▶ **Exercise objective**: From the entries below, please output exactly the lines starting at the one containing "Supermarkt gehalten oder" and ending at the one containing "Foto: Deutsche Tamoil", both included.

(Dataset entries)
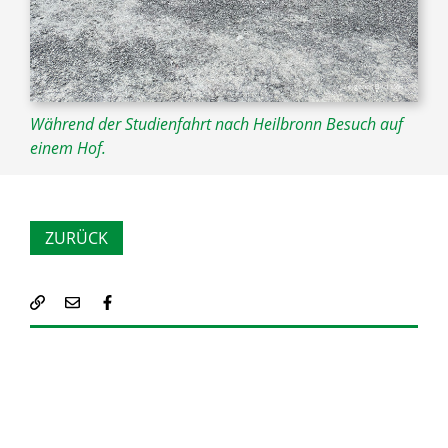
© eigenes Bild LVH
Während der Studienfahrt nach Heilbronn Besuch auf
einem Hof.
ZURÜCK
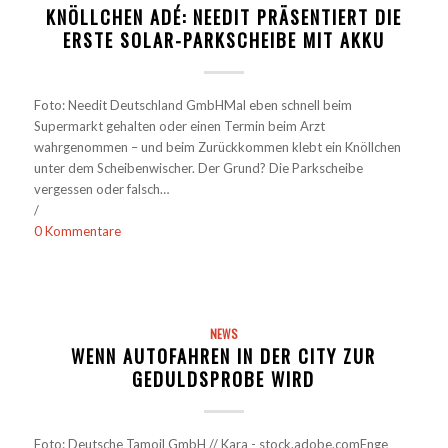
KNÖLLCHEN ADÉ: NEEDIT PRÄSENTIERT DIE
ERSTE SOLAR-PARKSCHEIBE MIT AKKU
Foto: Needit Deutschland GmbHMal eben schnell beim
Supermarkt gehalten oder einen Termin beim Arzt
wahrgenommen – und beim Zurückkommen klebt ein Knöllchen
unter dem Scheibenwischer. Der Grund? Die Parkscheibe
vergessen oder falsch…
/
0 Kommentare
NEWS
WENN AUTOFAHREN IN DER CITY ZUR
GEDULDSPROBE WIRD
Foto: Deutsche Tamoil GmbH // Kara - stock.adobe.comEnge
...
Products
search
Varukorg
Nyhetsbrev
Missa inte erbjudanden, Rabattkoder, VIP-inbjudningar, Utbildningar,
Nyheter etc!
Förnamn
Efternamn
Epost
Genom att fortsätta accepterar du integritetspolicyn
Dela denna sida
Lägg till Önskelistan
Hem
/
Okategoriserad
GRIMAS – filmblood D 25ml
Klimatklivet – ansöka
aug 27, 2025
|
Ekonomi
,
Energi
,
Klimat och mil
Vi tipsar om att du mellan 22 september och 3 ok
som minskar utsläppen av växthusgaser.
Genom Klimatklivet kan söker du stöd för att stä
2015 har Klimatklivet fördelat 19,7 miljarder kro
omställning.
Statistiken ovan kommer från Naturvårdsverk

▶ **Exercise result**:
Supermarkt gehalten oder einen Termin beim Arzt
wahrgenommen – und beim Zurückkommen klebt ein Knöllchen
unter dem Scheibenwischer. Der Grund? Die Parkscheibe
vergessen oder falsch…
/
0 Kommentare
NEWS
WENN AUTOFAHREN IN DER CITY ZUR
GEDULDSPROBE WIRD
Foto: Deutsche Tamoil GmbH // Kara - stock.adobe.comEnge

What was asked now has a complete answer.